→ QUÉ HACER:
A. Reproduce el fragmento del texto proporcionado que va desde "Queremos que no" hasta "por sí mismo.", ambos incluidos.
B. Según el texto proporcionado, ¿qué debe darse a todo miembro de la comunidad política?
C. Prosigue el texto proporcionado a partir de la última oración que aparece en él.

→ TEXTO PROPORCIONADO:
^^^^^^^^^^^^^^^^

Queremos que no se canten derechos
individuales de los que no pueden cumplirse nunca en casa de
los famélicos, sino que se dé a todo hombre, a todo miembro
de la comunidad política, por el hecho de serio, la manera de
ganarse con su trabajo una vida humana, justa y digna.
Queremos que el espíritu religioso,
clave de los mejores arcos de nuestra Historia, sea respetado
y amparado como merece, sin que por eso el Estado se inmiscuya
en funciones que no le son propias ni comparta –como lo hacía,
tal vez por otros intereses que los de la verdadera Religión–
funciones que sí le corresponde realizar por sí mismo.
Queremos que España recobre
resueltamente el sentido universal de su cultura y de su
Historia.
Y queremos, por último, que si esto ha
de lograrse en algún caso por la violencia, no nos detengamos
ante la violencia. Porque, ¿quién ha dicho –al hablar de
"todo menos la violencia"– que la suprema jerarquía
de los valores morales reside en la amabilidad? ¿Quién ha
dicho que cuando insultan nuestros sentimientos, antes que
reaccionar como hombres, estamos obligados a ser amables? Bien
está, sí, la dialéctica como primer instrumento de
comunicación. Pero no hay más dialéctica admisible que la
dialéctica de los puños y de las pistolas cuando se ofende a
la justicia o a la Patria.

^^^^^^^^^^^^^^^^

→ ÍTEMS EXTRAÍDOS:

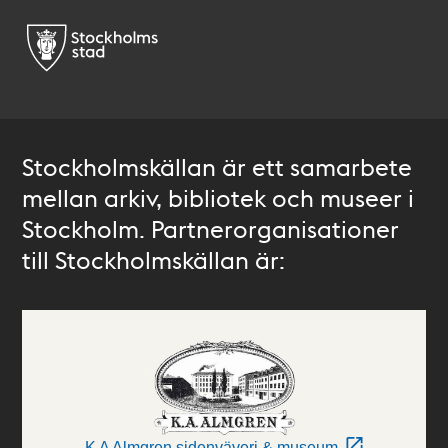
Stockholmskällan är ett samarbete
mellan arkiv, bibliotek och museer i
Stockholm. Partnerorganisationer
till Stockholmskällan är:
K A Almgren sidenväveri & museum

^^^^^^^^^^^^^^^^

→ RESPUESTAS DEL EJERCICIO:
A.
Queremos que no se canten derechos
individuales de los que no pueden cumplirse nunca en casa de
los famélicos, sino que se dé a todo hombre, a todo miembro
de la comunidad política, por el hecho de serio, la manera de
ganarse con su trabajo una vida humana, justa y digna.
Queremos que el espíritu religioso,
clave de los mejores arcos de nuestra Historia, sea respetado
y amparado como merece, sin que por eso el Estado se inmiscuya
en funciones que no le son propias ni comparta –como lo hacía,
tal vez por otros intereses que los de la verdadera Religión–
funciones que sí le corresponde realizar por sí mismo.

B. La manera de ganarse con su trabajo una vida humana, justa y digna.

C.
Esto es lo que pensamos nosotros del
Estado futuro que hemos de afanamos en edificar.
Pero nuestro movimiento no estaría del
todo entendido si se creyera que es una manera de pensar tan sólo;
no es una manera de pensar: es una manera de ser. No debemos
proponemos sólo la construcción, la arquitectura política.
Tenemos que adoptar, ante la vida entera, en cada uno de
nuestros actos, una actitud humana, profunda y completa. Esta
actitud es el espíritu de servicio y de sacrificio, el
sentido ascético y militar de la vida. Así, pues, no imagine
nadie que aquí se recluta para ofrecer prebendas; no imagine
nadie que aquí nos reunimos para defender privilegios. Yo
quisiera que este micrófono que tengo delante llevara mi voz
hasta los últimos rincones de los hogares obreros, para
decirles: sí, nosotros llevamos corbata; sí, de nosotros podéis
decir que somos señoritos. Pero traemos el espíritu de lucha
precisamente por aquello que no nos interesa como señoritos;
venimos a luchar porque a muchos de nuestras clases se les
impongan sacrificios duros y justos, y venimos a luchar por
que un Estado totalitario alcance con sus bienes lo mismo a
los poderosos que a los humildes. Y así somos, porque así lo
fueron siempre en la Historia los señoritos de España. Así
lograron alcanzar la jerarquía verdadera de señores, porque
en tierras lejanas, y en nuestra Patria misma, supieron
arrostrar la muerte y cargar con las misiones más duras, por
aquello que precisamente, como a tales señoritos, no les
importaba nada.
Yo creo que está alzada la bandera.
Ahora vamos a defenderla alegremente, poéticamente. Porque
hay algunos que frente a la marcha de la revolución creen que
para aunar voluntades conviene ofrecer las soluciones más
tibias; creen que se debe ocultar en la propaganda todo lo que
pueda despertar una emoción o señalar una actitud enérgica
y extrema. ¡Qué equivocación! A los pueblos no los han
movido nunca más que los poetas, y ¡ay del que no sepa
levantar, frente a la poesía que destruye, la poesía que
promete!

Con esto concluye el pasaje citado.